# Richard Strauss - Berliner Philharmoniker · Herbert von Karajan ‎– Eine Alpensinfonie



## itywltmt (May 29, 2011)

This week's edition of _Vinyl's Revenge_ starts a short series of Tuesday shares featuring tone poems/concertante works by *Richard Strauss*.

*Gustav Mahler* and Richard Strauss came to know one another as young conductors in Leipzig in 1887. From then until Mahler's death in 1911 (the year of the first performance of _Der Rosenkavalier_) they kept in touch. Mahler himself described their relationship as that of two miners tunneling from opposite directions with the hope of eventually meeting. These were two men who were as antithetical in their musical means and goals as in their temperaments and personalities, but who exercised a strong fascination for one another. Mahler conducted Strauss's _Sinfonia Domestica_ in 1904 and, in turn, Strauss's championed Mahler's music, especially the Second and Third Symphonies.
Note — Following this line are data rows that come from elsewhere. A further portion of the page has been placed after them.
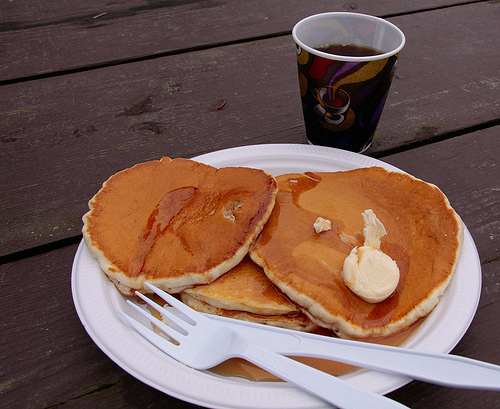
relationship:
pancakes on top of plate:
[83, 157, 461, 340] [71, 142, 482, 409]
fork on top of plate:
[117, 280, 409, 409] [71, 142, 482, 409]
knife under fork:
[156, 305, 499, 390] [117, 280, 409, 409]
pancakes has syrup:
[83, 157, 461, 340] [124, 186, 198, 274]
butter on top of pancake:
[313, 209, 424, 303] [83, 157, 461, 340]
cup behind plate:
[291, 11, 408, 155] [71, 142, 482, 409]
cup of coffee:
[291, 11, 408, 155] [313, 45, 384, 57]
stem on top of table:
[216, 102, 229, 110] [0, 1, 497, 407]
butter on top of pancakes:
[313, 209, 424, 303] [83, 157, 461, 340]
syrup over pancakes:
[124, 186, 198, 274] [83, 157, 461, 340]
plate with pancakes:
[71, 142, 482, 409] [83, 157, 461, 340]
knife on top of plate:
[156, 305, 499, 390] [71, 142, 482, 409]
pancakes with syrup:
[83, 157, 461, 340] [124, 186, 198, 274]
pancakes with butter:
[83, 157, 461, 340] [313, 209, 424, 303]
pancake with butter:
[83, 157, 461, 340] [313, 209, 424, 303]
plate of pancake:
[71, 142, 482, 409] [83, 157, 461, 340]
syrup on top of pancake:
[124, 186, 198, 274] [83, 157, 461, 340]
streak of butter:
[83, 157, 461, 340] [313, 209, 424, 303]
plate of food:
[71, 142, 482, 409] [83, 157, 461, 340]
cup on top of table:
[291, 11, 408, 155] [0, 1, 497, 407]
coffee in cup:
[313, 45, 384, 57] [291, 11, 408, 155]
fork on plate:
[117, 280, 409, 409] [71, 142, 482, 409]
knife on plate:
[156, 305, 499, 390] [71, 142, 482, 409]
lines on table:
[0, 1, 497, 407] [0, 1, 499, 408]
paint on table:
[0, 1, 497, 407] [0, 1, 499, 408]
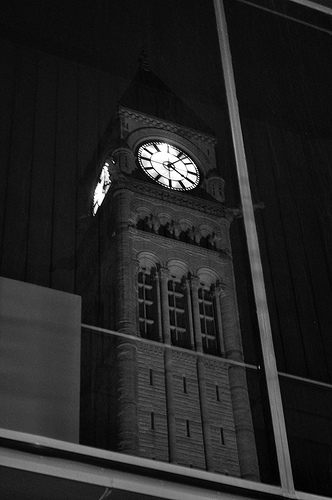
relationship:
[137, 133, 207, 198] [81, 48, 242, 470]
clock on tower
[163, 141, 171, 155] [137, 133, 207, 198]
number on clock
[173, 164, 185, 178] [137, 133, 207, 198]
hand on clock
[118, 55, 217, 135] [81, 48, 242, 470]
roof on tower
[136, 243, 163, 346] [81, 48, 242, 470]
window on tower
Strauss' penchant for "music as life" type pieces wholly justifies this Alpine Symphony, but one has to acknowledge that he was probably thinking about Mahler's death when he wrote it (or, at any rate began it); the very end, with the orchestra developing the thick sound of darkness and as the marching theme lays down and goes to sleep can be very moving that way (also, the cowbells were a further hat tip).

This expansive work has a very detailed program depicting the experiences of eleven hours (from daybreak just before dawn to the following nightfall) spent climbing a mountain. The score calls for around 115 players, including the operator for both the wind and thunder machines. Amongst the other features are an expanded wind choir, a huge brass group, including 12 off stage Horns , 2 harps and a string compliment of 64, the so-called "Wagner 64".

This week's recording (winch I acquired in vinyl DDA format) is the first digital rendering of the work and features Karajan and his Berlin Philharmonic. The work achieved great critical success; you can attend to the work's symphonic structure, contemplate its deeper meaning, or wallow in Strauss' orchestration--or you can do all three at once, as Karajan seems to in this performance. Neither the work itself, nor the mountain it depicts, seem quite as majestic in the hands of other expedition leaders.

Happy Listening










*Richard STRAUSS (1864 -1949)*
_Eine Alpensinfonie_, tone poem for orchestra, op. 64 [TrV 233]
Berliner Philharmoniker
Herbert von Karajan, conducting

Label: Deutsche Grammophon ‎- 2532 015
Format: Vinyl, LP (DDA)
Released: 1981

DISCOGS - https://www.discogs.com/Richard-Str...on-Karajan-Eine-Alpensinfonie/release/3544550


----------